▶ **ACTION ITEM**
Could you rewrite everything below from the line containing "read in gal" down to the end of the items, replacing "photograph" with "image" and leaving all else unchanged?

▶ **DATA PROVIDED**
○ ○ ○

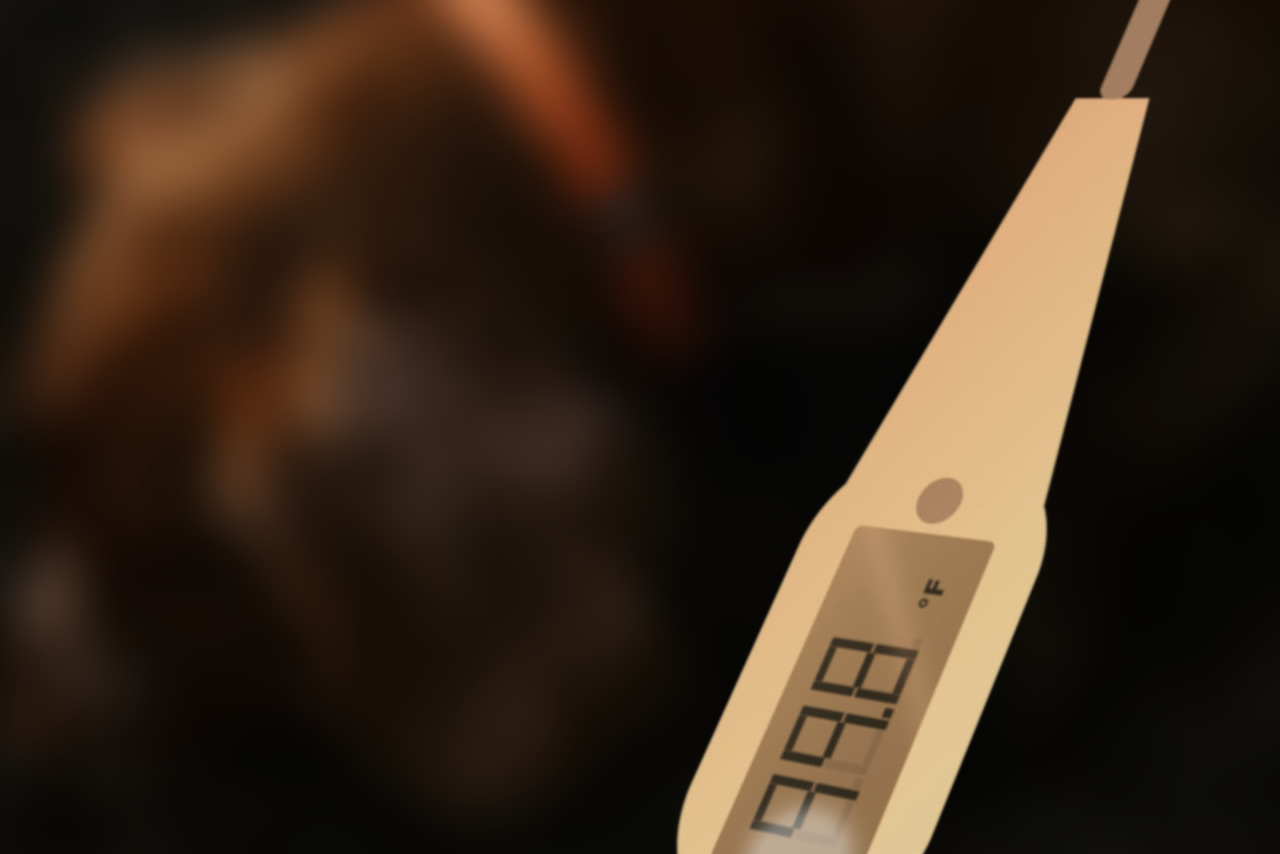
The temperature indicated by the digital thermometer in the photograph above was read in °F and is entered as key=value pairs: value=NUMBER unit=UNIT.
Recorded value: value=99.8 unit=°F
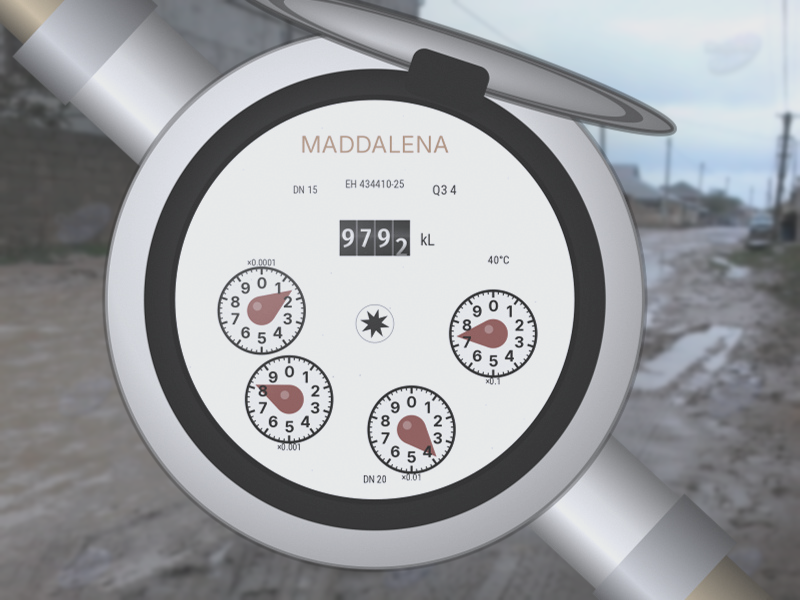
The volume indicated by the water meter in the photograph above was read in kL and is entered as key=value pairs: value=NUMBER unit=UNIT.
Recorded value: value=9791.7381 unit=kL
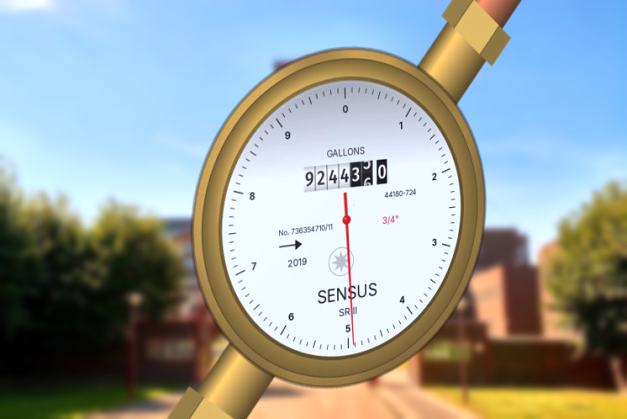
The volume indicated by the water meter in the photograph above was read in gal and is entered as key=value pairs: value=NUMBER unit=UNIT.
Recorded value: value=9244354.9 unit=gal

○ ○ ○

▶ **OUTPUT FOR THIS EXERCISE**
The volume indicated by the water meter in the image above was read in gal and is entered as key=value pairs: value=NUMBER unit=UNIT.
Recorded value: value=9244354.9 unit=gal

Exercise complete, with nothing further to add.